(Saved entries)
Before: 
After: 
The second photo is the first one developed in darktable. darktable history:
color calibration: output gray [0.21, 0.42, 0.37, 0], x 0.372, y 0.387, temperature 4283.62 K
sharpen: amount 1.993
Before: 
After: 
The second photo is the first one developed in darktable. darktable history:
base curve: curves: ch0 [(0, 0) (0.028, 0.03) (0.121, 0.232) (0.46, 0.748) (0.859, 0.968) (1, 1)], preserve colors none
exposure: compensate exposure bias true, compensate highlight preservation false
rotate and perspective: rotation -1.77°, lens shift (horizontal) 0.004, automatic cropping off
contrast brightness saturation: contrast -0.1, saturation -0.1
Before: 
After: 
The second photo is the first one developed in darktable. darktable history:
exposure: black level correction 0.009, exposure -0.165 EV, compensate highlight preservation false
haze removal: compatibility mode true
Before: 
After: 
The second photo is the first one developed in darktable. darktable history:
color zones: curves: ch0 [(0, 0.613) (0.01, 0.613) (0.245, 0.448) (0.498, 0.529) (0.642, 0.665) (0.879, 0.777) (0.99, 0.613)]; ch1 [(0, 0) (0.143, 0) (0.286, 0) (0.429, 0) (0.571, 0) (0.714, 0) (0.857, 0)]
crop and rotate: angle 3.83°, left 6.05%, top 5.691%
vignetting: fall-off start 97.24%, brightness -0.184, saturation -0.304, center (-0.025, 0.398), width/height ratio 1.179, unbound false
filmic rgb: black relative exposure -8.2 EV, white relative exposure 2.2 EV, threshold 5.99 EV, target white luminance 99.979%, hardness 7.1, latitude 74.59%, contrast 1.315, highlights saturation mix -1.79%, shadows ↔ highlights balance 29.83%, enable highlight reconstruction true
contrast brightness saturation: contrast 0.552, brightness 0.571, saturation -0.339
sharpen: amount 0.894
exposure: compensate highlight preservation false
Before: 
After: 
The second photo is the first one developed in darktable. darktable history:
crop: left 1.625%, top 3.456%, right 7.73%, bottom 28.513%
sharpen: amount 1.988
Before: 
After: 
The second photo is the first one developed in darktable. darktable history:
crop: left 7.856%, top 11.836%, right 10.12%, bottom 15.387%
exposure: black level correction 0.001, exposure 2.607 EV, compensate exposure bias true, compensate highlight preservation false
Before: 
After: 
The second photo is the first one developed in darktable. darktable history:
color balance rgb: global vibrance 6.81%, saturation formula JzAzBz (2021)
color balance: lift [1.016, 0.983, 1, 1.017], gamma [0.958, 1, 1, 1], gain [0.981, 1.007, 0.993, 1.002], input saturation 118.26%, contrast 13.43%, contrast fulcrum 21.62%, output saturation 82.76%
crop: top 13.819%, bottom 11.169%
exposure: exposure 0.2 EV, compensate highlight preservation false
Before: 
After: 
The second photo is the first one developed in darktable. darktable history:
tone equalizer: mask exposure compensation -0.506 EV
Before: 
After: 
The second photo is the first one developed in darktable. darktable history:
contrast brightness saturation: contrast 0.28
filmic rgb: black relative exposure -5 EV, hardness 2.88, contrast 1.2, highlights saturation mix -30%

**Exercise goal**
Reproduce the items verbatim from the start up to and including the line containing "haze removal: compatibility mode true".

**Exercise result**
Before: 
After: 
The second photo is the first one developed in darktable. darktable history:
color calibration: output gray [0.21, 0.42, 0.37, 0], x 0.372, y 0.387, temperature 4283.62 K
sharpen: amount 1.993
Before: 
After: 
The second photo is the first one developed in darktable. darktable history:
base curve: curves: ch0 [(0, 0) (0.028, 0.03) (0.121, 0.232) (0.46, 0.748) (0.859, 0.968) (1, 1)], preserve colors none
exposure: compensate exposure bias true, compensate highlight preservation false
rotate and perspective: rotation -1.77°, lens shift (horizontal) 0.004, automatic cropping off
contrast brightness saturation: contrast -0.1, saturation -0.1
Before: 
After: 
The second photo is the first one developed in darktable. darktable history:
exposure: black level correction 0.009, exposure -0.165 EV, compensate highlight preservation false
haze removal: compatibility mode true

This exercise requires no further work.